Jim Phelps is the Vice President of Operations at UNCOMN, which provides services supporting data science, business architecture, system engineering and project management. Jim has been a partner at UNCOMN, LLC since 2012 and currently manages a portfolio of 28 client projects, generating annual revenue of approximately $14 Million.  Since 2007, he has provided management consulting services to the Department of Defense, Department of Veterans Affairs, St. Louis public sector planning agencies, and commerical firms. Jim served in the U.S. Army as a career soldier, joint logistician, operations analyst, and strategic planner. He holds a Master's degree in Economics and Operations Research from Colorado School of Mines, and an Executive Master's in International Business from St. Louis University. He is Past President of the APICS St. Louis Chapter and is an instructor for certification of Supply Chain Professionals (CSCP) and Logistics, Transportation, and Distribution (CLTD). 

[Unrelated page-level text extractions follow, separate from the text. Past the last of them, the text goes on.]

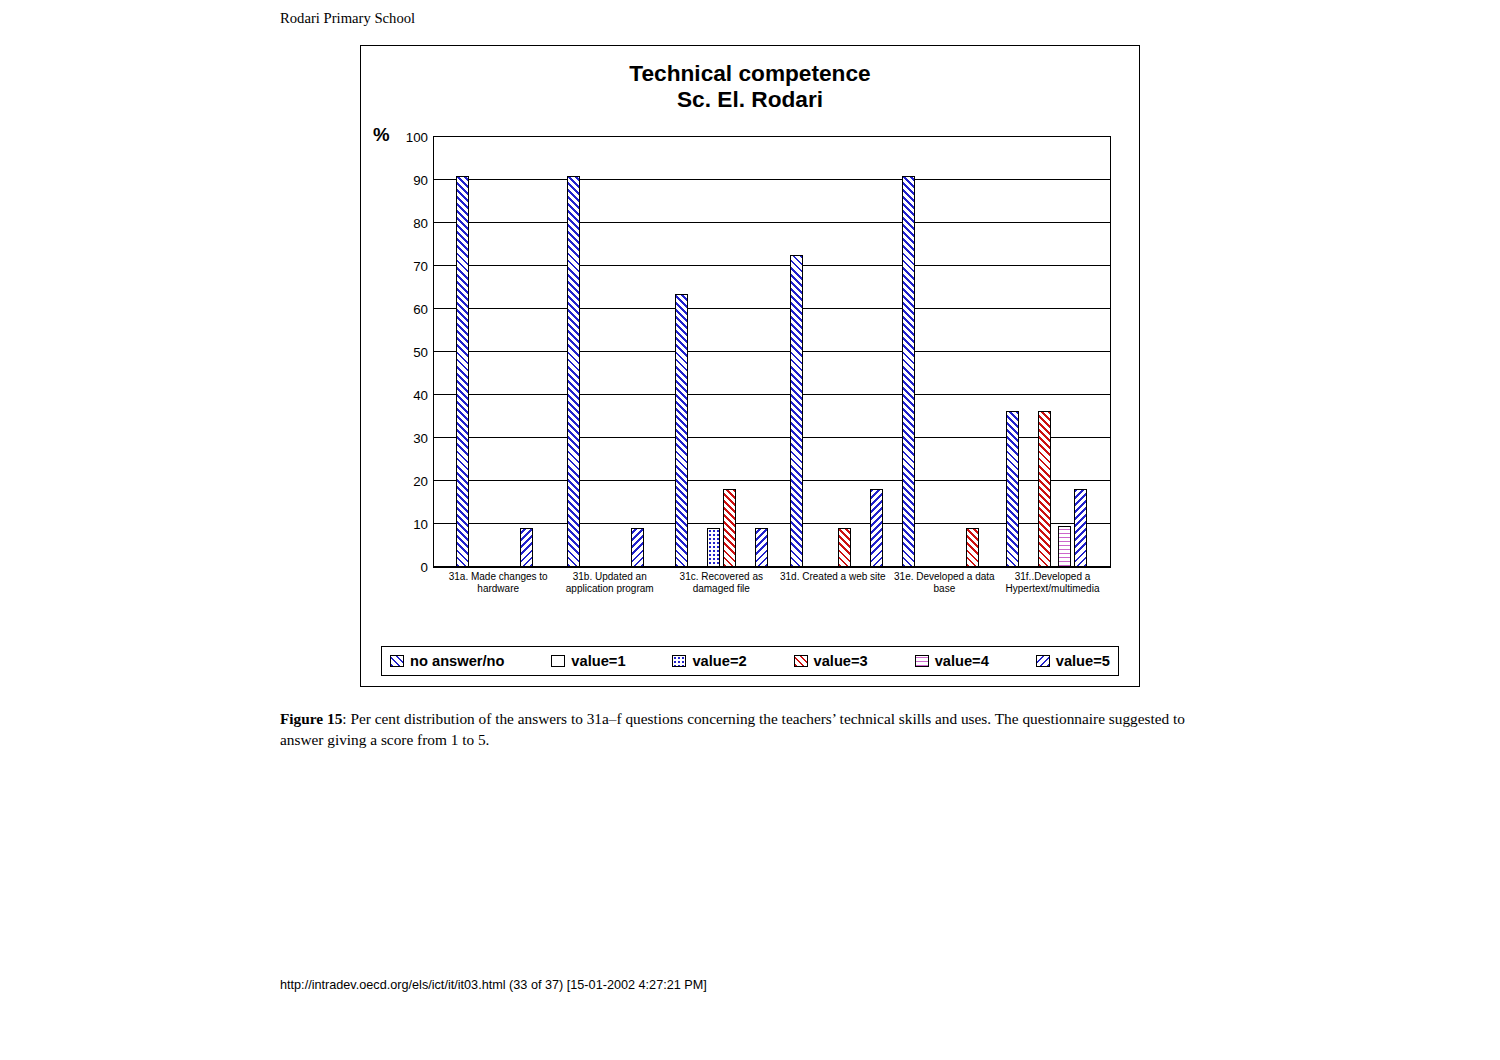Rodari Primary School
Technical competence
Sc. El. Rodari
%
100
90
80
70
60
50
40
30
20
10
0
31a. Made changes to
hardware
31b. Updated an
application program
31c. Recovered as
damaged file
31d. Created a web site
31e. Developed a data
base
31f..Developed a
Hypertext/multimedia
no answer/no value=1 value=2 value=3 value=4 value=5
Figure 15: Per cent distribution of the answers to 31a–f questions concerning the teachers’ technical skills and uses. The questionnaire suggested to answer giving a score from 1 to 5.
http://intradev.oecd.org/els/ict/it/it03.html (33 of 37) [15-01-2002 4:27:21 PM]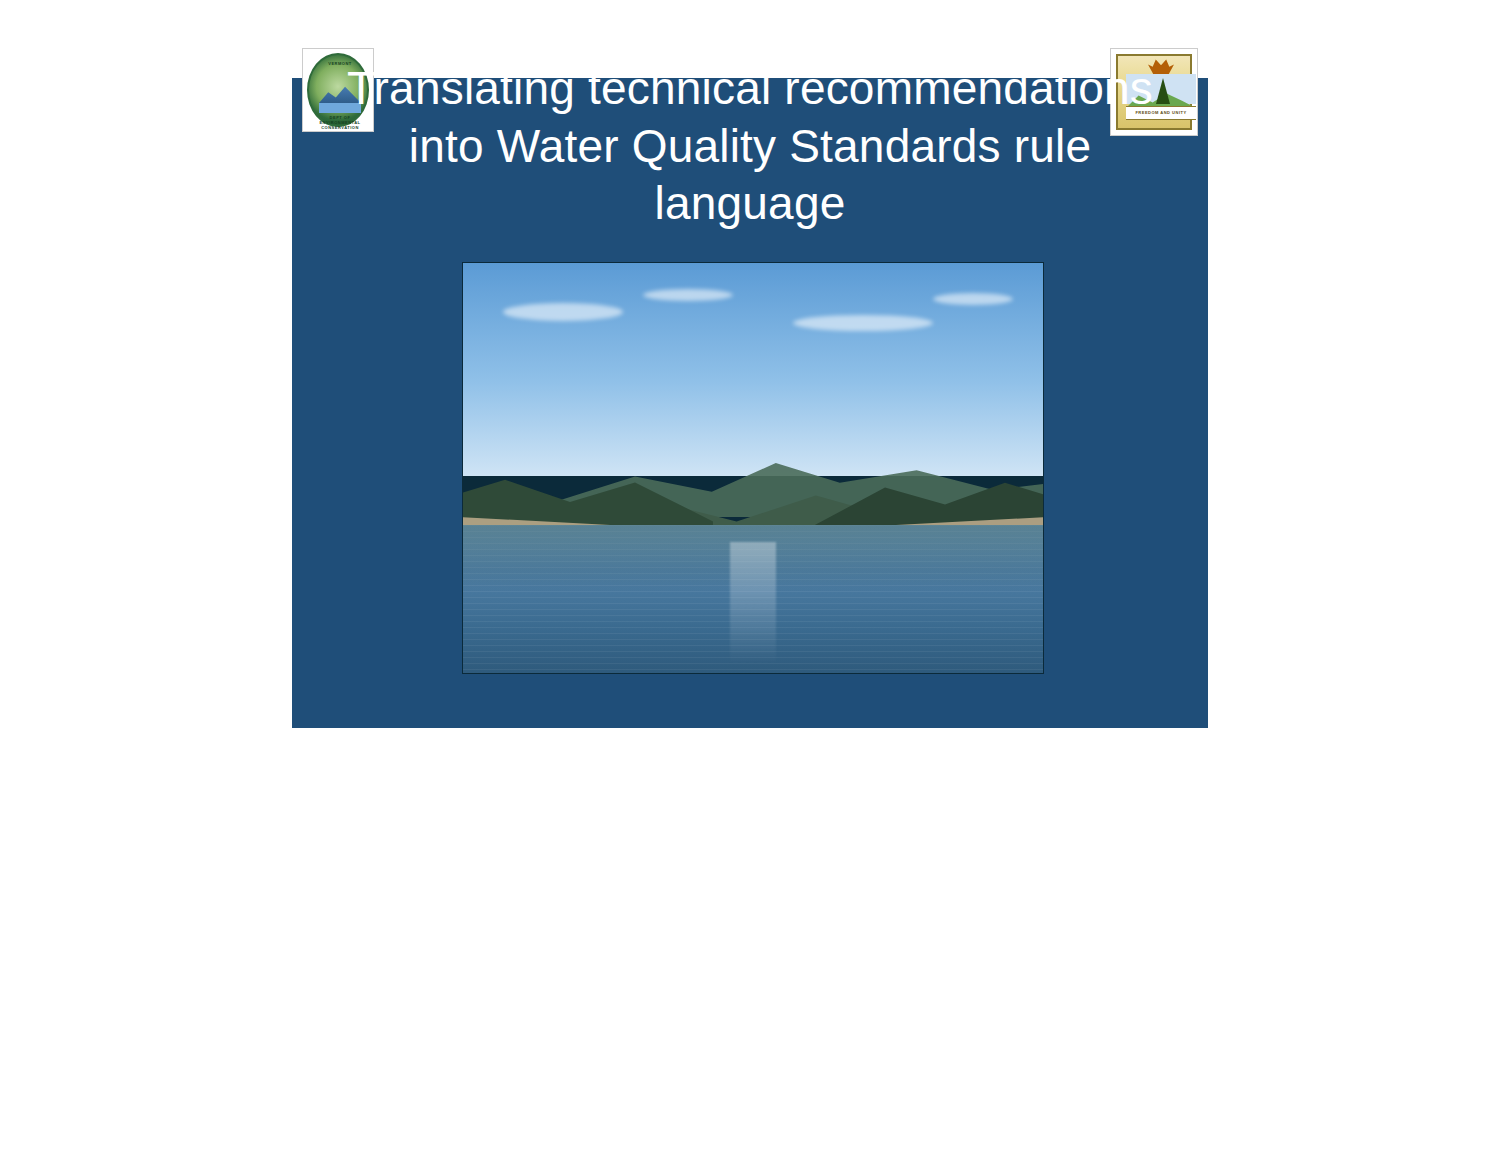VERMONT
DEPT OF ENVIRONMENTAL CONSERVATION
FREEDOM AND UNITY
Translating technical recommendations into Water Quality Standards rule language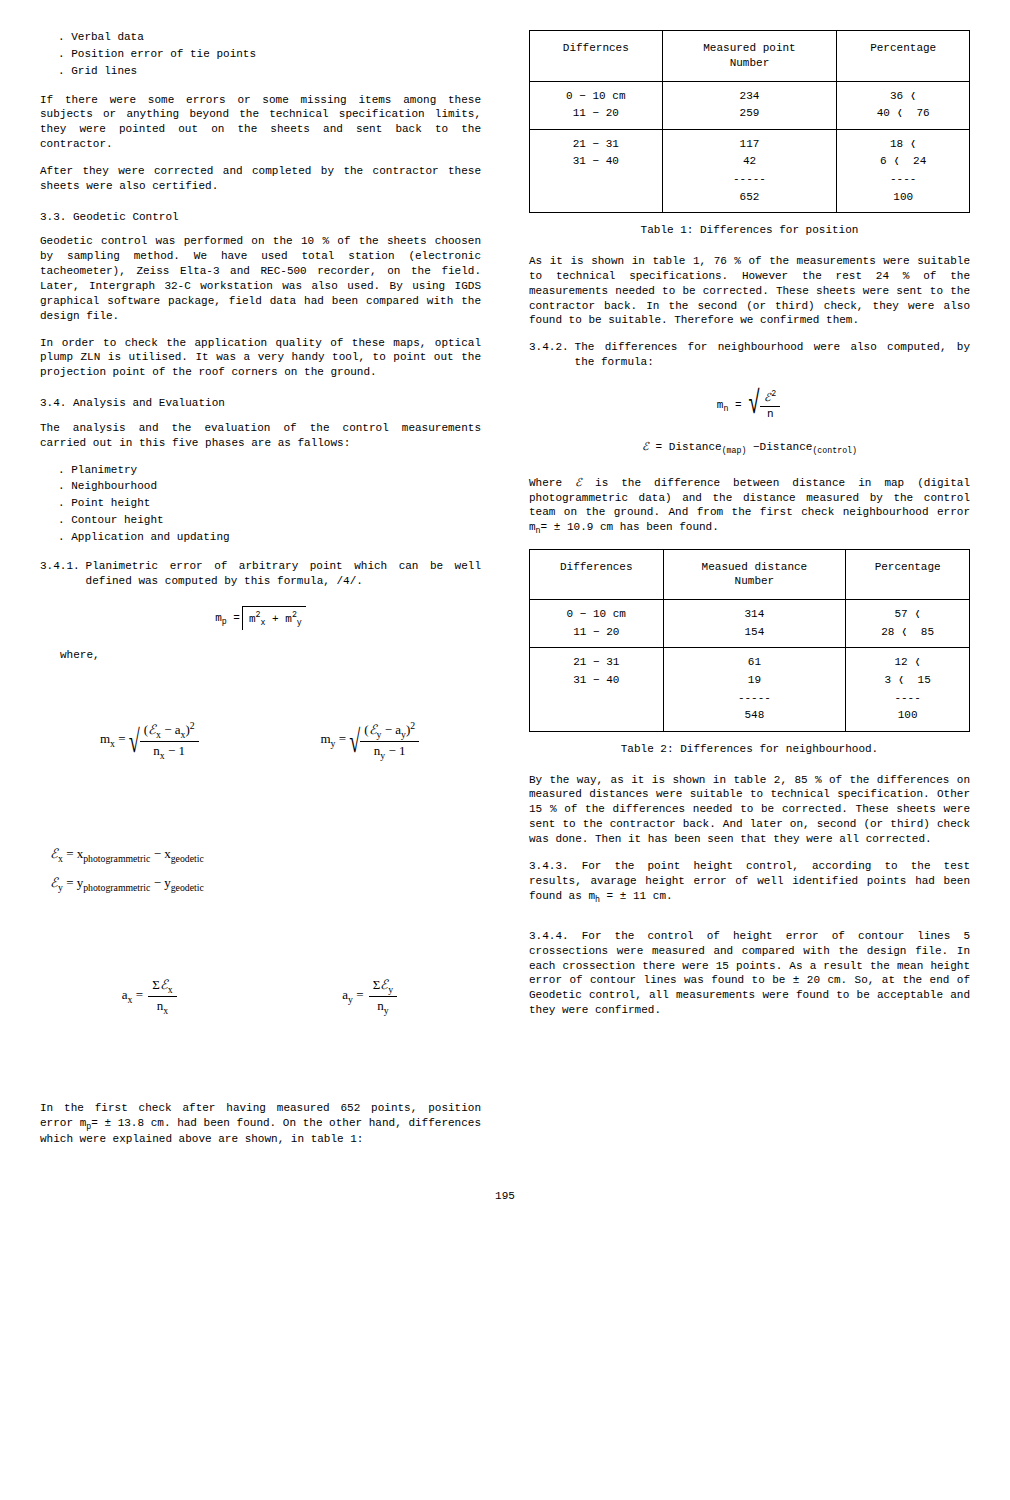Verbal data
Position error of tie points
Grid lines
If there were some errors or some missing items among these subjects or anything beyond the technical specification limits, they were pointed out on the sheets and sent back to the contractor.
After they were corrected and completed by the contractor these sheets were also certified.
3.3. Geodetic Control
Geodetic control was performed on the 10 % of the sheets choosen by sampling method. We have used total station (electronic tacheometer), Zeiss Elta-3 and REC-500 recorder, on the field. Later, Intergraph 32-C workstation was also used. By using IGDS graphical software package, field data had been compared with the design file.
In order to check the application quality of these maps, optical plump ZLN is utilised. It was a very handy tool, to point out the projection point of the roof corners on the ground.
3.4. Analysis and Evaluation
The analysis and the evaluation of the control measurements carried out in this five phases are as fallows:
Planimetry
Neighbourhood
Point height
Contour height
Application and updating
3.4.1. Planimetric error of arbitrary point which can be well defined was computed by this formula, /4/.
mp =m2 x + m2 y
where,
mx = √(ℰx − ax)2 nx − 1
my = √(ℰy − ay)2 ny − 1
ℰx = xphotogrammetric − xgeodetic
ℰy = yphotogrammetric − ygeodetic
ax = Σℰx nx
ay = Σℰy ny
In the first check after having measured 652 points, position error mp= ± 13.8 cm. had been found. On the other hand, differences which were explained above are shown, in table 1:
| Differnces | Measured point Number | Percentage |
| --- | --- | --- |
| 0 − 10 cm 11 − 20 | 234 259 | 36 ❬ 40 ❬ 76 |
| 21 − 31 31 − 40 | 117 42 ----- 652 | 18 ❬ 6 ❬ 24 ---- 100 |
Table 1: Differences for position
As it is shown in table 1, 76 % of the measurements were suitable to technical specifications. However the rest 24 % of the measurements needed to be corrected. These sheets were sent to the contractor back. In the second (or third) check, they were also found to be suitable. Therefore we confirmed them.
3.4.2. The differences for neighbourhood were also computed, by the formula:
mn = √ℰ 2 n
ℰ = Distance(map) −Distance(control)
Where ℰ is the difference between distance in map (digital photogrammetric data) and the distance measured by the control team on the ground. And from the first check neighbourhood error mn= ± 10.9 cm has been found.
| Differences | Measued distance Number | Percentage |
| --- | --- | --- |
| 0 − 10 cm 11 − 20 | 314 154 | 57 ❬ 28 ❬ 85 |
| 21 − 31 31 − 40 | 61 19 ----- 548 | 12 ❬ 3 ❬ 15 ---- 100 |
Table 2: Differences for neighbourhood.
By the way, as it is shown in table 2, 85 % of the differences on measured distances were suitable to technical specification. Other 15 % of the differences needed to be corrected. These sheets were sent to the contractor back. And later on, second (or third) check was done. Then it has been seen that they were all corrected.
3.4.3. For the point height control, according to the test results, avarage height error of well identified points had been found as mh = ± 11 cm.
3.4.4. For the control of height error of contour lines 5 crossections were measured and compared with the design file. In each crossection there were 15 points. As a result the mean height error of contour lines was found to be ± 20 cm. So, at the end of Geodetic control, all measurements were found to be acceptable and they were confirmed.
195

Panelists shared advice and personal anecdotes about transitioning from military culture to business culture, from discussing the struggles of continuing education to learning how to dress without a uniform.

Kellie McCoy discussed how the trials of being a woman in the military prepared her to take on other challenges in like. She said that, "being one of the first or only women in a lot of units meant figuring out how to stay intensely focused on a mission and figuring out how to make connections with other people and get things done... The leadership that the army instilled in me has allowed me to put my arms around a group of people, identifying who fits where, and begin marching towards a common objective." 

Jim Phelps expressed how many of the skills learned in the military transfer to valualable traits in academia, relating how the "grit" one develops during service builds intellectual curiosity. 

Jennifer Goetz considered the prejudices that exist against members of the military. "We are a very inclusive culture here at WashU, but we need to know this diversity extends to many groups, including military... Don't assume, try to understand who these individuals are."

The event was moderated by Joe Steensma, Professor of Practice at the Brwon School at WashU and veteran of the U.S. Army.